I go to France often. I love the country, the culture and the cuisine, and I also love to see how those from foreign shores adapt to the French way of life. I will read pretty much any book set in Paris, one of my favourite cities. I am particularly interested in non-fiction accounts of life in France. It comes with no surprise then, that I had been wanting to read My Life in France for quite some time. I was overjoyed when my parents got me the beautiful 100th birthday edition for my own birthday this year.

I hoped I wouldn’t be disappointed with Julia Child’s memoir as I had heard a lot of hype about it, and I am thrilled to say that I absolutely adored it. In it, Child has created the most wonderful recipe, combining a travel book with a culinary memoir, and mixing handfuls of friends and love into its pages for good measure. In consequence, My Life in France is a real treat to read. I loved the informal style which Child adopts, and her descriptions are just beautiful. She describes France with such tenderness, such love.

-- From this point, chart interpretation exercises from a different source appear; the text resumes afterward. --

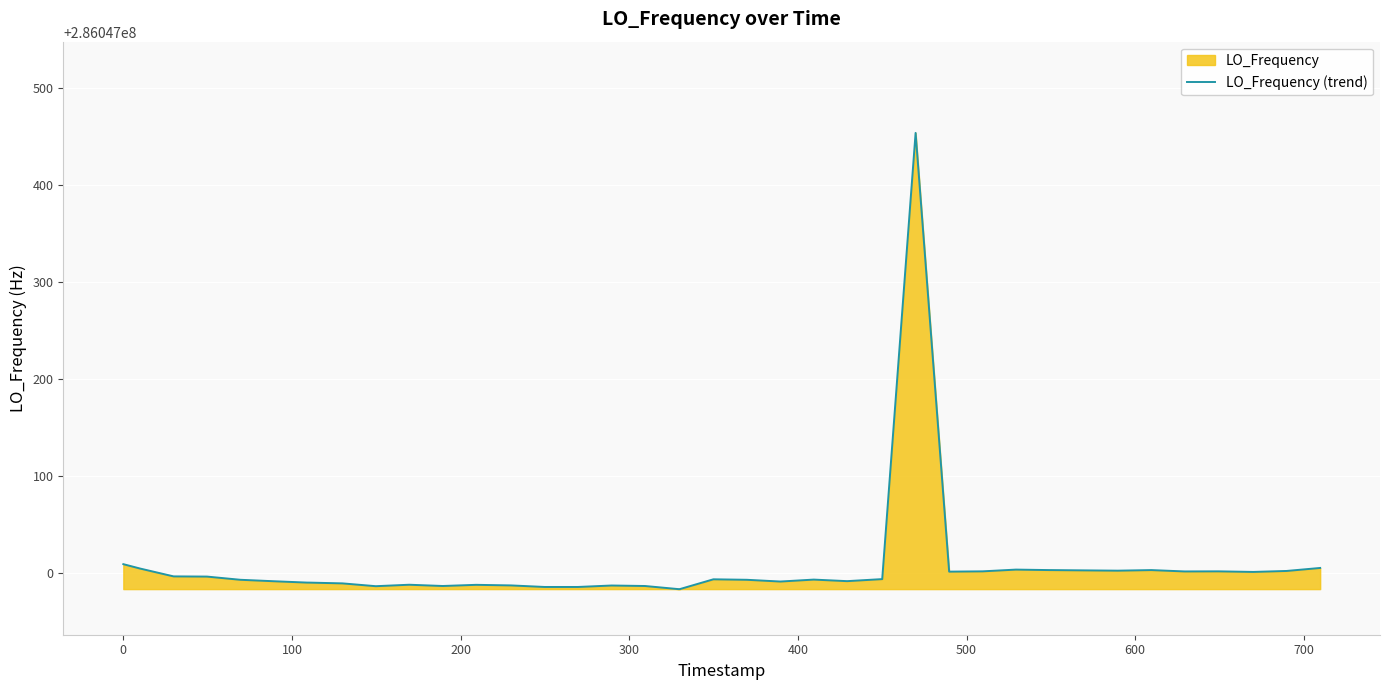

What is the difference between the maximum and minimum values?

470.2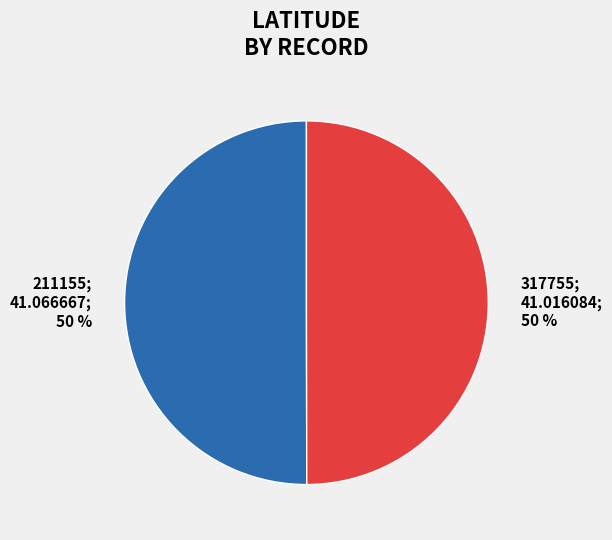

To the nearest percent, what portion does 211155 represent?

50%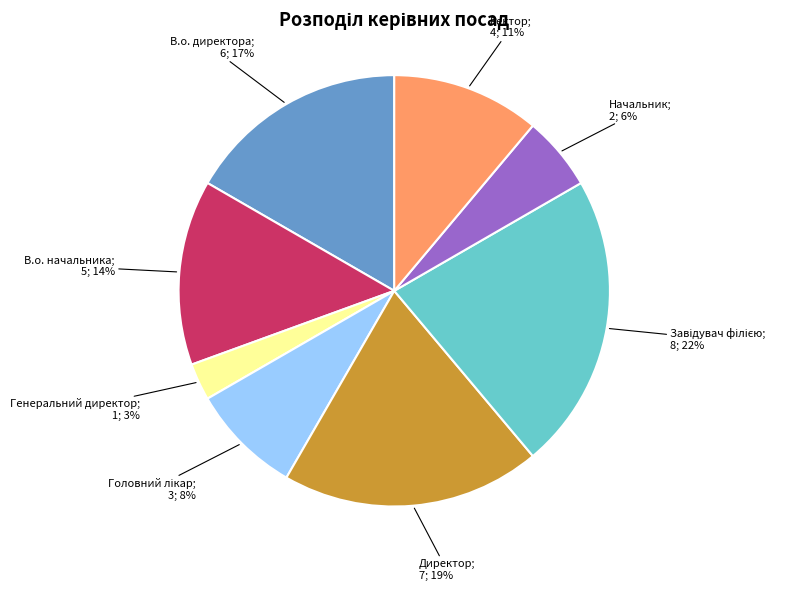

Does any single category account for the majority?

No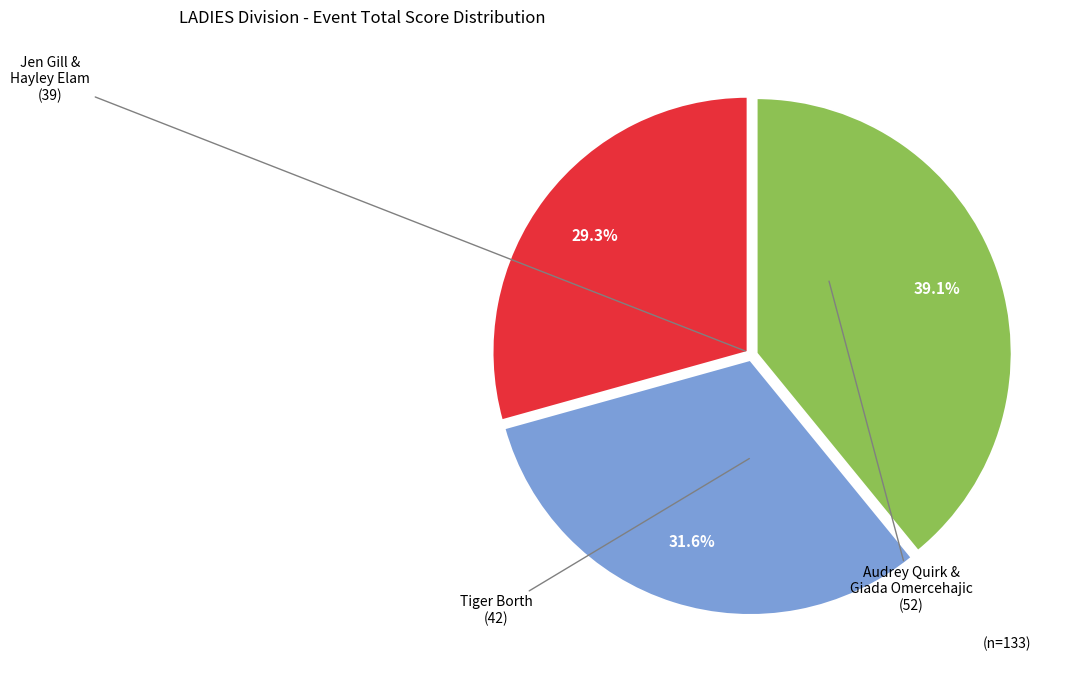

Does any single category account for the majority?

No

The photographs scattered throughout, almost all of them taken by her husband Paul, are absolutely glorious, and are such a nice touch. Child’s memoir, with the addition of these pictures, is an incredibly sensory one, and it ranks amongst the best pieces of non-fiction which I have ever read. Julia Child was an absolutely marvellous woman, and I adored sharing her journey into Paris and out again. My Life in France is a book as rich and sumptuous as the dishes it mentions, and all foodies should have a copy on their bookshelves.